In 2025, A Limited chooses to relocate and sells the office building and land to B Limited for the purposes of its trade. B Limited pays £5m, of which £1.2m relates to the land. B Limited brings the office into use on 1 April 2025.

B Limited can claim an annual writing down allowance of:

£3m x 2% = £60,000 per annum, for the remaining 45 years

A Limited has received a total of £300,000 SBA for 5 years of ownership. For chargeable gains purposes, the land and building is one asset. A Limited must reduce the allowable cost of the asset by the £300,000 claimed.

The chargeable gain for A Limited is:

£5m – (£4m - £300,000) = £1.3m

The legislation is subject to parliamentary approval and we are still pending the release of guidance concerning complex claims. More detailed information on the allowance can be found in the draft legislation, consultation and responses, and technical note. This includes information on administration, record-keeping, restrictions, transfers and leasing complexities.

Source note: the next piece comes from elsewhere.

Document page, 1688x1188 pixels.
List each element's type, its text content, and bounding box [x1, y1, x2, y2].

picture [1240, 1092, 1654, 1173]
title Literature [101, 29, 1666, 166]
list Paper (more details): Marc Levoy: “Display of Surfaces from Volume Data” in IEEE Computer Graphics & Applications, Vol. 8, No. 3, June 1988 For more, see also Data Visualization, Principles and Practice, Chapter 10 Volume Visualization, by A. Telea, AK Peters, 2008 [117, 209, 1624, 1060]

In the absence of detailed guidance, a new capital allowances pool category has been added to the Corporation Tax template in accordance with the technical note and consultation information. This allows users of CaseWare Corporation Tax to action a claim for relief under the SBA and to generate a computation note. Further updates will be made to this section as more information is made available by HMRC.

*These are the opinions of CaseWare Product Managers to provide information and insight to our products and should not be considered as a replacement to statutory guidance.